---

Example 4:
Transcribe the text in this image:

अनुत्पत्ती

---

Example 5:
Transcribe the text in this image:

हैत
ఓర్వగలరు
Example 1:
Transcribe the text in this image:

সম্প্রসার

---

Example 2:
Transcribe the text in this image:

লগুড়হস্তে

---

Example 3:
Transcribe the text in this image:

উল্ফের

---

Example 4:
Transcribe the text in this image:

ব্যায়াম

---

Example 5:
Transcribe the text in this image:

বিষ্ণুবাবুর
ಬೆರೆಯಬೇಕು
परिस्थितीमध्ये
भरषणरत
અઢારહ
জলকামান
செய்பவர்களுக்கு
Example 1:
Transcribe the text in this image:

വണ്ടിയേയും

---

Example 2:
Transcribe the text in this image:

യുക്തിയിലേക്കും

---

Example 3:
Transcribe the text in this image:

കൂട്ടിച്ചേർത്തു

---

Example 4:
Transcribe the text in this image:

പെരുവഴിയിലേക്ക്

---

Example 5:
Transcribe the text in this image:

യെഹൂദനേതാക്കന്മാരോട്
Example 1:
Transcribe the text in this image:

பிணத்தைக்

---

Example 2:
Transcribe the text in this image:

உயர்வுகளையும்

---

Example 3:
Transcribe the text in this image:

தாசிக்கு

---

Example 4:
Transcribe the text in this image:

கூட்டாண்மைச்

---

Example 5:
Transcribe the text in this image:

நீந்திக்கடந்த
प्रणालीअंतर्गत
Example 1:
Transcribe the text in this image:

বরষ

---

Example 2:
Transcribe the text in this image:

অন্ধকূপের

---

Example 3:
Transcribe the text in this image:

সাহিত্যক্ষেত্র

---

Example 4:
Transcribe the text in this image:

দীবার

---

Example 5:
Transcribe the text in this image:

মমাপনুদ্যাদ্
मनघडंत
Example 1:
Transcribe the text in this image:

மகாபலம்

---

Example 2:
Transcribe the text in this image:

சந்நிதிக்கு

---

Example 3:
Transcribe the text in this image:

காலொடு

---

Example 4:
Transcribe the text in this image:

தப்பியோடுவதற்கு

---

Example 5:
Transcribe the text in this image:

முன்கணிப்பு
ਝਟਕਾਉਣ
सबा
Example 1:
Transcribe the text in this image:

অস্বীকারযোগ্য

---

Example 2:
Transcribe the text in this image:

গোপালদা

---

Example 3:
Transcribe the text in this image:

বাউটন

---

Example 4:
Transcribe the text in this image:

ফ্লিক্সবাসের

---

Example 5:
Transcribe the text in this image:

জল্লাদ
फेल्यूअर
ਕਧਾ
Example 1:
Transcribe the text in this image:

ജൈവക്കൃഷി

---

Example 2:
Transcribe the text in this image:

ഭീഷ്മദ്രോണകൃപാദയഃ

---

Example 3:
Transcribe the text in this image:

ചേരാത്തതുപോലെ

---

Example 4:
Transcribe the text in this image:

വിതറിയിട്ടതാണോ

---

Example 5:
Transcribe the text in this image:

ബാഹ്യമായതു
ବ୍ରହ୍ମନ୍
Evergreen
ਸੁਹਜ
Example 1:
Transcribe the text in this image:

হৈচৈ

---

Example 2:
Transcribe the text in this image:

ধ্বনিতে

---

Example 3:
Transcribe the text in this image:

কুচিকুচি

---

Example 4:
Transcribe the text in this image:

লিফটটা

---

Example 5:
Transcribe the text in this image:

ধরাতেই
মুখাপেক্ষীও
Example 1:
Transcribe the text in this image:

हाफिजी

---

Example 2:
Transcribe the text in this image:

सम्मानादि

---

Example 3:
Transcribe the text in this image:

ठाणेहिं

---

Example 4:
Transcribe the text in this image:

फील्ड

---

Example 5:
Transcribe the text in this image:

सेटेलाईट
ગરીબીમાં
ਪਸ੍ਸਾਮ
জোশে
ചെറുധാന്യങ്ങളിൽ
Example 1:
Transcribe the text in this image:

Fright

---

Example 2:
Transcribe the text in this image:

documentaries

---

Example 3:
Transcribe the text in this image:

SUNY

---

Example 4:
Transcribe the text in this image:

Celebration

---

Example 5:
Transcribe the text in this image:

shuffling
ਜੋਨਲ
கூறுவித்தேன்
────────────────
▸ WHAT TO DO
Please reproduce the material above exactly, line by line.

▸ TASK ANSWER
---

Example 4:
Transcribe the text in this image:

अनुत्पत्ती

---

Example 5:
Transcribe the text in this image:

हैत
ఓర్వగలరు
Example 1:
Transcribe the text in this image:

সম্প্রসার

---

Example 2:
Transcribe the text in this image:

লগুড়হস্তে

---

Example 3:
Transcribe the text in this image:

উল্ফের

---

Example 4:
Transcribe the text in this image:

ব্যায়াম

---

Example 5:
Transcribe the text in this image:

বিষ্ণুবাবুর
ಬೆರೆಯಬೇಕು
परिस्थितीमध्ये
भरषणरत
અઢારહ
জলকামান
செய்பவர்களுக்கு
Example 1:
Transcribe the text in this image:

വണ്ടിയേയും

---

Example 2:
Transcribe the text in this image:

യുക്തിയിലേക്കും

---

Example 3:
Transcribe the text in this image:

കൂട്ടിച്ചേർത്തു

---

Example 4:
Transcribe the text in this image:

പെരുവഴിയിലേക്ക്

---

Example 5:
Transcribe the text in this image:

യെഹൂദനേതാക്കന്മാരോട്
Example 1:
Transcribe the text in this image:

பிணத்தைக்

---

Example 2:
Transcribe the text in this image:

உயர்வுகளையும்

---

Example 3:
Transcribe the text in this image:

தாசிக்கு

---

Example 4:
Transcribe the text in this image:

கூட்டாண்மைச்

---

Example 5:
Transcribe the text in this image:

நீந்திக்கடந்த
प्रणालीअंतर्गत
Example 1:
Transcribe the text in this image:

বরষ

---

Example 2:
Transcribe the text in this image:

অন্ধকূপের

---

Example 3:
Transcribe the text in this image:

সাহিত্যক্ষেত্র

---

Example 4:
Transcribe the text in this image:

দীবার

---

Example 5:
Transcribe the text in this image:

মমাপনুদ্যাদ্
मनघडंत
Example 1:
Transcribe the text in this image:

மகாபலம்

---

Example 2:
Transcribe the text in this image:

சந்நிதிக்கு

---

Example 3:
Transcribe the text in this image:

காலொடு

---

Example 4:
Transcribe the text in this image:

தப்பியோடுவதற்கு

---

Example 5:
Transcribe the text in this image:

முன்கணிப்பு
ਝਟਕਾਉਣ
सबा
Example 1:
Transcribe the text in this image:

অস্বীকারযোগ্য

---

Example 2:
Transcribe the text in this image:

গোপালদা

---

Example 3:
Transcribe the text in this image:

বাউটন

---

Example 4:
Transcribe the text in this image:

ফ্লিক্সবাসের

---

Example 5:
Transcribe the text in this image:

জল্লাদ
फेल्यूअर
ਕਧਾ
Example 1:
Transcribe the text in this image:

ജൈവക്കൃഷി

---

Example 2:
Transcribe the text in this image:

ഭീഷ്മദ്രോണകൃപാദയഃ

---

Example 3:
Transcribe the text in this image:

ചേരാത്തതുപോലെ

---

Example 4:
Transcribe the text in this image:

വിതറിയിട്ടതാണോ

---

Example 5:
Transcribe the text in this image:

ബാഹ്യമായതു
ବ୍ରହ୍ମନ୍
Evergreen
ਸੁਹਜ
Example 1:
Transcribe the text in this image:

হৈচৈ

---

Example 2:
Transcribe the text in this image:

ধ্বনিতে

---

Example 3:
Transcribe the text in this image:

কুচিকুচি

---

Example 4:
Transcribe the text in this image:

লিফটটা

---

Example 5:
Transcribe the text in this image:

ধরাতেই
মুখাপেক্ষীও
Example 1:
Transcribe the text in this image:

हाफिजी

---

Example 2:
Transcribe the text in this image:

सम्मानादि

---

Example 3:
Transcribe the text in this image:

ठाणेहिं

---

Example 4:
Transcribe the text in this image:

फील्ड

---

Example 5:
Transcribe the text in this image:

सेटेलाईट
ગરીબીમાં
ਪਸ੍ਸਾਮ
জোশে
ചെറുധാന്യങ്ങളിൽ
Example 1:
Transcribe the text in this image:

Fright

---

Example 2:
Transcribe the text in this image:

documentaries

---

Example 3:
Transcribe the text in this image:

SUNY

---

Example 4:
Transcribe the text in this image:

Celebration

---

Example 5:
Transcribe the text in this image:

shuffling
ਜੋਨਲ
கூறுவித்தேன்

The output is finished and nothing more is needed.